The Seer of Cleveland asks, "Can you explain again why you are listening to each sonata 11 times? I know you explained that before, but I can't find the answer."
I find it fascinating how much access we have to music in 2012 C.E. For most of human existence, to hear music one had to hear live people (or birds, dolphins, waterfalls, etc.). During my lifetime I've mostly heard recorded music. Now, I love recorded music, but I think in a McLuhanesque sense our whole relationship with music has changed over the past 150 years. (I love Paul Schrader's essay on the film canon which deals tangentially with this issue - http://paulschrader.org/articles/pdf/2006-FilmComment_Schrader.pdf .) I remember reading an article about a guy who said his father had a life goal of hearing all nine Beethoven symphonies. The father traveled all over Germany to accomplish this goal. Now with recordings one can easily listen to all nine in one afternoon.
I have mostly used music as background for the past thirty or so years. I have it on while driving, reading, working, etc. I have tried over the past few years to spend more time just listening to music. In Finnegans Wake the number 1132 shows up over and over. The fact that the Big B had written 32 piano sonatas nagged at me for years, and I decided to listen to each sonata eleven times. I find it hard to find time sometimes, but over the past two years I've made it through the first 23 sonatas. I find it a wonderful legal means of consciousness alteration much like reading great poetry out loud.
COMMENCEMENT OF COMMENTS: I find one part of my brain is trying to listen to music while I'm reading or writing, so I consider it multi-tasking and it doesn't feel good to me. I want to really LISTEN to music, as, along with sex and being in the forest and laffing, these things are sacred - they are my version of "sanctity." I do blast virtuoso rock guitarist in the shower, on my little gadget that plays CDs and can get wet without shorting out.
ReplyDeleteI think the neuro-noise I feel when music is on while I read or write probably constitutes a clue to my temperament, because clearly" many others LOVE having music on while they read or write.

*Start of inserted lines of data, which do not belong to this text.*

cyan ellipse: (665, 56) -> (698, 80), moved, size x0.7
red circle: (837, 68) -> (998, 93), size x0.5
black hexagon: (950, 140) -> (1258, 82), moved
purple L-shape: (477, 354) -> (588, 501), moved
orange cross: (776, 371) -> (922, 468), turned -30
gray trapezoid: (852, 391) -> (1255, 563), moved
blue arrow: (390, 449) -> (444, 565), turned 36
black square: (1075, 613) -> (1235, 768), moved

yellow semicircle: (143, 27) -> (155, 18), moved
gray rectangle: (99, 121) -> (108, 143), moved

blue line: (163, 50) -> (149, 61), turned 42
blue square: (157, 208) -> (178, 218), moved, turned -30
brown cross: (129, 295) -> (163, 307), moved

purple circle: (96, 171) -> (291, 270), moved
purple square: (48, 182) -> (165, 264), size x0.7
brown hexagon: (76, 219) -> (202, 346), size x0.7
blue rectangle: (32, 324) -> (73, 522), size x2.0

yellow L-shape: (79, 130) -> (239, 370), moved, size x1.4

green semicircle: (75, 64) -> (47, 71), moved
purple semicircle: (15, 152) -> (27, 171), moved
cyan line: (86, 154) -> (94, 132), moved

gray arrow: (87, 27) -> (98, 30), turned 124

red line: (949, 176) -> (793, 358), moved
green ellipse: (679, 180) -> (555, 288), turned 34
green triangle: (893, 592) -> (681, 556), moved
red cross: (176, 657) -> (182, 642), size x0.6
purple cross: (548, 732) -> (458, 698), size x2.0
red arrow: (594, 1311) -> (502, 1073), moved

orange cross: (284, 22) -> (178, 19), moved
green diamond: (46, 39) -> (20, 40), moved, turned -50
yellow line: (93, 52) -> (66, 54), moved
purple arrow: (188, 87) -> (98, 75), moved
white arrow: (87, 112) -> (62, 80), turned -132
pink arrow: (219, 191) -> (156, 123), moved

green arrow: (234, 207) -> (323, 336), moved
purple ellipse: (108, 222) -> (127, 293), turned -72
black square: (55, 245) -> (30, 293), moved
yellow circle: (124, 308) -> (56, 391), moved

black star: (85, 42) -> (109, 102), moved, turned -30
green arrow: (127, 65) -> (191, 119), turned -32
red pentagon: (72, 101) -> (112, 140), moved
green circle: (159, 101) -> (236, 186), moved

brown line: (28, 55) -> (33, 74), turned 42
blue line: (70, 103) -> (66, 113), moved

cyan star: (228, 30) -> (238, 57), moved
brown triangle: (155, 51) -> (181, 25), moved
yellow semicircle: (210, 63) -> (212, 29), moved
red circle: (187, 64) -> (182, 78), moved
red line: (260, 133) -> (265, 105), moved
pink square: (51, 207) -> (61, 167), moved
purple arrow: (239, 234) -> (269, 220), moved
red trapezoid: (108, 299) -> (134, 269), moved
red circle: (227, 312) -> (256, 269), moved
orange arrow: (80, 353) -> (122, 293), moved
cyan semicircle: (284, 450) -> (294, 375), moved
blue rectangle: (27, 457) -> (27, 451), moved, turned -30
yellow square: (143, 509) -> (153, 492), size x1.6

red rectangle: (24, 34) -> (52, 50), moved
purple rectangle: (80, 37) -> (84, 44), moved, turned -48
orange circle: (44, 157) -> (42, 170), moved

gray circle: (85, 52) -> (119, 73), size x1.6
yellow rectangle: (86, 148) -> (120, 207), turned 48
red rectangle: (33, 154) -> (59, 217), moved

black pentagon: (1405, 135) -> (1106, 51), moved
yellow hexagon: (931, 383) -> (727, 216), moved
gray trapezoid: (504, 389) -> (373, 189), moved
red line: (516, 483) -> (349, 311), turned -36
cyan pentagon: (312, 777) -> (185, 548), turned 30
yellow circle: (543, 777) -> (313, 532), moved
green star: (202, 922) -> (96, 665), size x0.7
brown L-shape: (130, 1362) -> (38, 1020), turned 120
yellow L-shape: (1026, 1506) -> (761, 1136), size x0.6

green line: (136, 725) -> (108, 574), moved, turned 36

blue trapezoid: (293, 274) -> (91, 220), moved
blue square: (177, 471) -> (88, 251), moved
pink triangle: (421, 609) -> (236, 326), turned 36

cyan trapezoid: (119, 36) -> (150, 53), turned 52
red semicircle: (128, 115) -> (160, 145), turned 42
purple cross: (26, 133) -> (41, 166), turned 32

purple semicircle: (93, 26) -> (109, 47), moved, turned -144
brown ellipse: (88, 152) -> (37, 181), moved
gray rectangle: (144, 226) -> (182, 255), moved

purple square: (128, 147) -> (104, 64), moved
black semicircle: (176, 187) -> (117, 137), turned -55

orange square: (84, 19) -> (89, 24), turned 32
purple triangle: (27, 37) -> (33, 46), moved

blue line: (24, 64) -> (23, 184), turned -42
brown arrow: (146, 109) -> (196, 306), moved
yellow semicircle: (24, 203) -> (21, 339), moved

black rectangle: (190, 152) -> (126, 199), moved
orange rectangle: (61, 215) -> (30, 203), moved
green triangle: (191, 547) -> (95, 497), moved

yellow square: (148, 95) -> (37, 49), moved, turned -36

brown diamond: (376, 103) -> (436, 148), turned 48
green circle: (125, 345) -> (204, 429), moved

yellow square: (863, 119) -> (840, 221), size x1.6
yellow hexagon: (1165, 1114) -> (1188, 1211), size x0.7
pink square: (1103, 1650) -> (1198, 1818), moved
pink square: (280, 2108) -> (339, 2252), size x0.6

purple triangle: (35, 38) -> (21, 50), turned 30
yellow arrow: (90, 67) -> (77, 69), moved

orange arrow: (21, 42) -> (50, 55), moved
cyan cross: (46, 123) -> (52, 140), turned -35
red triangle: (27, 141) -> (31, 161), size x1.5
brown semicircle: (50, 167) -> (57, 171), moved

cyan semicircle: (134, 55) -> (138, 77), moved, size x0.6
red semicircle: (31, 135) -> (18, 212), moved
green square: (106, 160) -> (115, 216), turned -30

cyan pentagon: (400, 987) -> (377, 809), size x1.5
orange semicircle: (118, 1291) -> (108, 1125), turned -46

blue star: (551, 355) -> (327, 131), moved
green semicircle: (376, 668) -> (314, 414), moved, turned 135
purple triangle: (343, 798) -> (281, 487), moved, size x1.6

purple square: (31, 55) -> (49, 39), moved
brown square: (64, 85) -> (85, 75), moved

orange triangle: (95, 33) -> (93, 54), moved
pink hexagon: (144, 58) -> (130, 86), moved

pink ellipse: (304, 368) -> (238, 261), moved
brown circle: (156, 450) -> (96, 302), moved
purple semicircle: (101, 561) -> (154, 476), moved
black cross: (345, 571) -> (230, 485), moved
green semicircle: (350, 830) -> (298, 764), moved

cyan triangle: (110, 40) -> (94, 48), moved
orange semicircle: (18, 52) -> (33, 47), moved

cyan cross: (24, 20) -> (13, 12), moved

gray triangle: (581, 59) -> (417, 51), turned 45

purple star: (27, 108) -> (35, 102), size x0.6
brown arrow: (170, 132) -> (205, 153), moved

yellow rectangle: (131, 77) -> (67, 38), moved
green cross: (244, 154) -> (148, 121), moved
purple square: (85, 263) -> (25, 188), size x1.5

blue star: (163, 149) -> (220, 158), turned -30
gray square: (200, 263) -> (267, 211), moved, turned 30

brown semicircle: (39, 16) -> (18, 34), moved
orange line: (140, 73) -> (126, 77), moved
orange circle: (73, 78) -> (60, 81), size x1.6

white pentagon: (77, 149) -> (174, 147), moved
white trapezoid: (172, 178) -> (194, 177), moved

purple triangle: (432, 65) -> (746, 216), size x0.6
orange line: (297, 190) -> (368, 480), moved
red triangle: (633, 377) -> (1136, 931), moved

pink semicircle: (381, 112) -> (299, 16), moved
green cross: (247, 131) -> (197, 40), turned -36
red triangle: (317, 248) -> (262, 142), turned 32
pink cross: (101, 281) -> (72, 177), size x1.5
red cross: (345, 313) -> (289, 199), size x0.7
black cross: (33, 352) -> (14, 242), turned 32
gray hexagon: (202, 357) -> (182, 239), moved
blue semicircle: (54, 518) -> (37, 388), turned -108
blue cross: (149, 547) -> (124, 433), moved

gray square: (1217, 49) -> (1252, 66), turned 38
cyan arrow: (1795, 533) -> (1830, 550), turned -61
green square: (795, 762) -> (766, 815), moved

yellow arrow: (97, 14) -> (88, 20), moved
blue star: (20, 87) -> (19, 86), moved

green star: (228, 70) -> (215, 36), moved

I can listen to certain bits of Eno, Satie, Cage, other "ambient" stuff...probably largely BECAUSE this music was devised to be audible wallpaper, part of the total environment...Info-dense music, if on while I'm doing something I want to attend to, can be consciously screened out. I HEAR it, but don't LISTEN to it. But it tends to capture my attention anyway.
QUESTION: Aldous Huxley once noted - and this was when people had access to music on the AM radio! - That because music was so easy to access now, we take it for granted, and thus we tend to diminish its importance and not attend to it consciously as we did when we had to dress up and travel to the concert hall. What do you think of this idea? Does it relate to poetry reading in any way?
I love the story about Bach walking for 200 miles to hear Buxtehude play organ. People who sleep on the sidewalk to get tickets for Bruce or U2? That stuff PALES in comparison to Bach!
Eric, I love your observation about how technology has changed our relationship to music. The characters in the three "Historical Illuminatus!" books only to get to listen to the Mozart that they happen to hear at live concerts. It's mind-blowing that I can listen to any Mozart (or any Beethoven, or any Bach,, or any Prokofiev, or any Stravinsky) that I want to.
ReplyDeleteChanges in the technology of recorded music also change our experience. For years, when I listened to LPs, it was a relevant concept to talk about the "good side" and the "bad side" of the LP. (I once saw a review of a hard rock album in Creem magazine which remarked that all of the slow songs were on one side, which was handy because it made it easy to figure out which side to use to wipe cat shit from the speaker wires.) I used to have many LPs where I thought it was obvious that one side was better than the other.